**TASKS TO CARRY OUT**
**1.** Translate this sentence from the gratitude thread below into German: "I am grateful for my amazing husband and my two crazy but adorable doggies!"
**2.** In the gratitude thread below, what did Lilly83 do after every failed cycle or loss?
**3.** Reproduce the passage of the gratitude thread below from "# Gratitude" up to and including "this hard journey.".

**GIVEN TEXT**
────────────────────

# Gratitude



## Teeinparis (Sep 15, 2013)

Throughout this whole IVF journey I think I have forgotten what in my life is great and the blessings I do have.  I thought maybe in the spirit of increasing 'vibrations' and positivity I would start a thread for us to share what we are grateful for on this hard journey.


----------



## Teeinparis (Sep 15, 2013)

I am grateful for my lovely husband!


----------



## swanlake (Nov 7, 2012)

Lovely idea teeinparis- we often forget!

I am grateful for my amazing husband and my two crazy but adorable doggies! Xx


----------



## Teeinparis (Sep 15, 2013)

I am grateful to have experienced all the places I have travelled to


----------



## TreeHugger (Dec 4, 2012)

I am grateful for the continued love from my DH, and the support from some surprising people along the way xx


----------



## Lilly83 (Jan 19, 2012)

Lovely idea 

I'm grateful for my 5 cats that keep me sane and help with the 'empty arms' I rescued a new one after every failed cycle/loss.

I'm also grateful for all those who say I have helped them through their own ttc journey 

L xx


----------



## nevertoolate (Jul 15, 2015)

Hi
Lovely idea, I am grateful for the amazing friends I have made on this forum whilst on this journey. Some of the most special friendships I have ever had which is a blessing.


----------



## Teeinparis (Sep 15, 2013)

Brilliant Ladies   

I am grateful for IVF making it even possible for some of us to try and become mothers


----------



## RB76 (Jul 27, 2011)

I am very grateful for neonatal science and the NHS x


----------



## swanlake (Nov 7, 2012)

Having used a donor this time round I am eternally grateful (whatever the outcome) for my donor and other donors out there who are so incredibly generous and thoughtful in giving us ladies this incredibly special gift. Xx


----------

────────────────────

**SUPPLIED RECORDS**
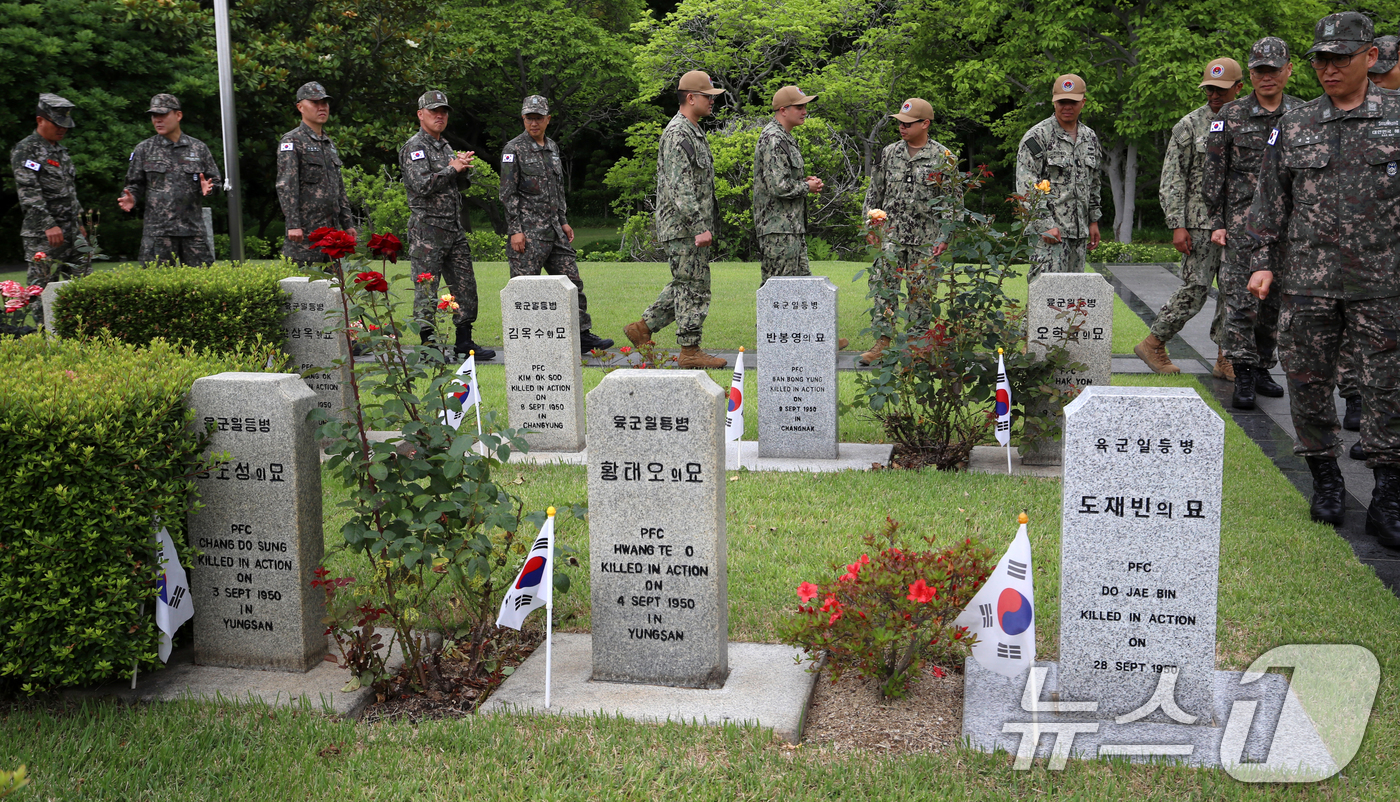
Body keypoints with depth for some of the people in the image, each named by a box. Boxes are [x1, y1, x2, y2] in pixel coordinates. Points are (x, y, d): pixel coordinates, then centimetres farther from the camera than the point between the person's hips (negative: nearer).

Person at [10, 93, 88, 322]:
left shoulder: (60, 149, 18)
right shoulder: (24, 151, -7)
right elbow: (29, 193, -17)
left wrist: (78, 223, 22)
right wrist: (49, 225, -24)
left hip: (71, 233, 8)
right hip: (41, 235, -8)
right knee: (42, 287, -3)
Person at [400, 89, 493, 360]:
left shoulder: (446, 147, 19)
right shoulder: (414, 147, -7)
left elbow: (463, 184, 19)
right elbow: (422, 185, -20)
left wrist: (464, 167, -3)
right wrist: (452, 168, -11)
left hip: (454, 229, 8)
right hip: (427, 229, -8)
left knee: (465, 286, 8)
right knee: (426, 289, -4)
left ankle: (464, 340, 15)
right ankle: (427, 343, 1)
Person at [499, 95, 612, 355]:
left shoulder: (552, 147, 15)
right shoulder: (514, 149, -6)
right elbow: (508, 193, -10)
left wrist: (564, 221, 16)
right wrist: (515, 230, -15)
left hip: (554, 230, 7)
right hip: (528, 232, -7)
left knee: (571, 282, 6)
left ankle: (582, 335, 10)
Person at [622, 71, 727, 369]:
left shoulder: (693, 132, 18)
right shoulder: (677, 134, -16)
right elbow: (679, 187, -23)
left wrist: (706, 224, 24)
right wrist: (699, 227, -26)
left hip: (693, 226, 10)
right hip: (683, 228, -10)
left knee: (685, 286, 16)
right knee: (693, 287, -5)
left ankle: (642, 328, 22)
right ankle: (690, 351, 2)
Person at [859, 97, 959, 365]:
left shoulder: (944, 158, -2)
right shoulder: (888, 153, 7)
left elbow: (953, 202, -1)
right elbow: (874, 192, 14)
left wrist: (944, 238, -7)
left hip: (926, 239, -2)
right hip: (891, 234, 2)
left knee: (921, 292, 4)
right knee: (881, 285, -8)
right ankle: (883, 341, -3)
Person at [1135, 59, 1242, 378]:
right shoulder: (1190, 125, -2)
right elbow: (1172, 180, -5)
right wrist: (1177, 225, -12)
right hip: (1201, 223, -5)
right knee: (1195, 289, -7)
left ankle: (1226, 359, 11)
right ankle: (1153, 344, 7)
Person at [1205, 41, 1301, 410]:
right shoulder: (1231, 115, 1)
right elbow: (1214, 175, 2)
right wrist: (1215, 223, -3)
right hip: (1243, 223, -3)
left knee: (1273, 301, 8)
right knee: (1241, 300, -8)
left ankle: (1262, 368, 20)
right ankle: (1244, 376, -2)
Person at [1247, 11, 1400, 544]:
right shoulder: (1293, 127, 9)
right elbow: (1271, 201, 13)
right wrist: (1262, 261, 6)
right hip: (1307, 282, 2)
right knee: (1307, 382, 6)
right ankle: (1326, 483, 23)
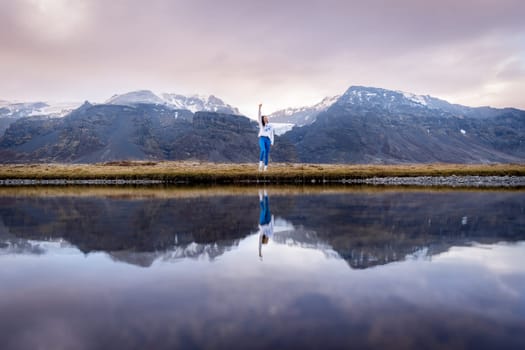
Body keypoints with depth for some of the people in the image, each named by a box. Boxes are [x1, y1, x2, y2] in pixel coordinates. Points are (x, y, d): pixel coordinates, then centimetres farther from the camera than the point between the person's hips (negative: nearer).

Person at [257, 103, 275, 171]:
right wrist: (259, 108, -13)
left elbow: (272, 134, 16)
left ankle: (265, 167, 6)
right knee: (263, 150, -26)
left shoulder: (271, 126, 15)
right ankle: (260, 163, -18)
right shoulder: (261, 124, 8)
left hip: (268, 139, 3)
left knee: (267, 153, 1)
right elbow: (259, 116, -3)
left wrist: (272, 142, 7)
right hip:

────────────────────

**RESPONSES IN ORDER**
**1.** Ich bin dankbar für meinen wunderbaren Mann und meine zwei verrückten, aber bezaubernden Hündchen!

**2.** Lilly83 rescued a new cat after every failed cycle or loss.

**3.**
# Gratitude



## Teeinparis (Sep 15, 2013)

Throughout this whole IVF journey I think I have forgotten what in my life is great and the blessings I do have.  I thought maybe in the spirit of increasing 'vibrations' and positivity I would start a thread for us to share what we are grateful for on this hard journey.